DING

Don't store it. Stream it. DING it.

One binary that wraps your CI job, training run, or batch script — and pings you when it matters.

$ brew install ding-labs/tap/ding
$ curl -sf https://start.ding.ing | sh

or Docker, GitHub Actions, binary

The 60-second example

Drop a ding.yaml next to your job. Two rules: one fires the moment a test fails, one fires once at the end with the totals.

rules:
  # during the run — ping Slack the second a test fails
  - name: test_failed
    match:
      metric: test.failed
    condition: value > 0
    message: "❌ {{ .test_name }} failed on {{ .branch }}"
    alert:
      - notifier: slack

  # at end-of-run — one summary alert with the totals
  - name: run_summary
    mode: end-of-run
    match:
      metric: run.exit
    condition: exit_code != 0
    message: "Job failed in {{ .duration_seconds }}s on {{ .commit }}"
    alert:
      - notifier: slack

Then wrap your job:

ding run -- npm test

DING auto-detects GitHub Actions, GitLab CI, CircleCI, Jenkins, Buildkite, Argo, MLflow, and bare Kubernetes — and attaches run_id, branch, commit, workflow, job, and actor labels automatically. They're available in every alert message.

* **DATA PROVIDED**:
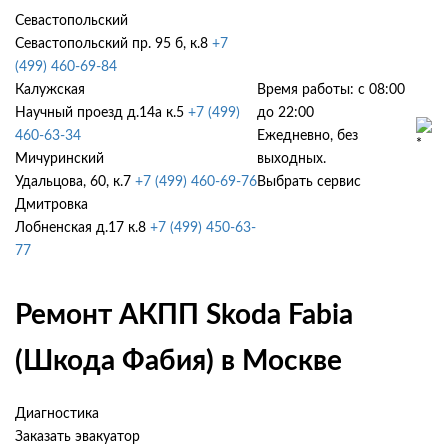
Севастопольский
Севастопольский пр. 95 б, к.8
+7
(499) 460-69-84
Калужская
Время работы: с 08:00
Научный проезд д.14а к.5
+7 (499)
до 22:00
460-63-34
Ежедневно, без
Мичуринский
выходных.
Удальцова, 60, к.7
+7 (499) 460-69-76
Выбрать сервис
Дмитровка
Лобненская д.17 к.8
+7 (499) 450-63-
77
Ремонт АКПП Skoda Fabia
(Шкода Фабия) в Москве
Диагностика
Заказать эвакуатор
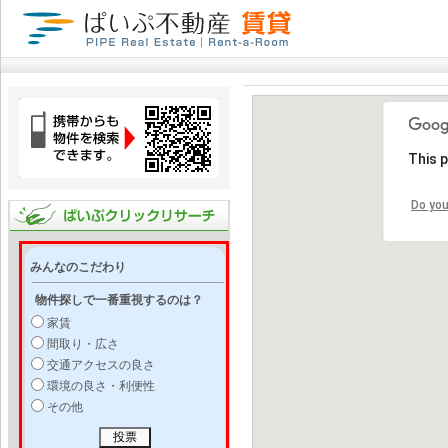
This 
Do you
みんなのこだわり
物件探しで一番重視するのは？
家賃
間取り・広さ
交通アクセスの良さ
環境の良さ・利便性
その他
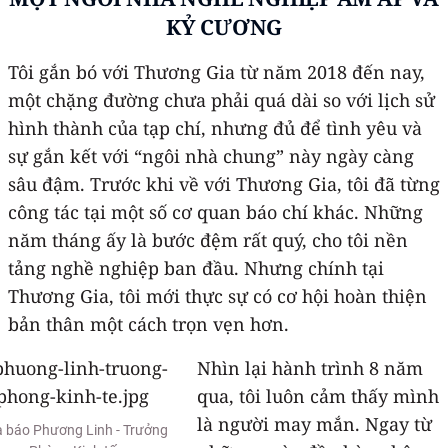
KỶ CƯƠNG
Tôi gắn bó với Thương Gia từ năm 2018 đến nay,
một chặng đường chưa phải quá dài so với lịch sử
hình thành của tạp chí, nhưng đủ để tình yêu và
sự gắn kết với “ngôi nhà chung” này ngày càng
sâu đậm. Trước khi về với Thương Gia, tôi đã từng
công tác tại một số cơ quan báo chí khác. Những
năm tháng ấy là bước đệm rất quý, cho tôi nền
tảng nghề nghiệp ban đầu. Nhưng chính tại
Thương Gia, tôi mới thực sự có cơ hội hoàn thiện
bản thân một cách trọn vẹn hơn.
Nhìn lại hành trình 8 năm
qua, tôi luôn cảm thấy mình
là người may mắn. Ngay từ
 báo Phương Linh - Trưởng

* **EXERCISE 1**:
On the DING page, which labels does DING attach automatically after detecting a CI environment?
* **EXERCISE 2**:
Change the DING page from "Then wrap your" to "every alert message.", replacing "Jenkins" with "Travis CI".

* **REPLY 1**:
run_id, branch, commit, workflow, job, and actor.

* **REPLY 2**:
Then wrap your job:

ding run -- npm test

DING auto-detects GitHub Actions, GitLab CI, CircleCI, Travis CI, Buildkite, Argo, MLflow, and bare Kubernetes — and attaches run_id, branch, commit, workflow, job, and actor labels automatically. They're available in every alert message.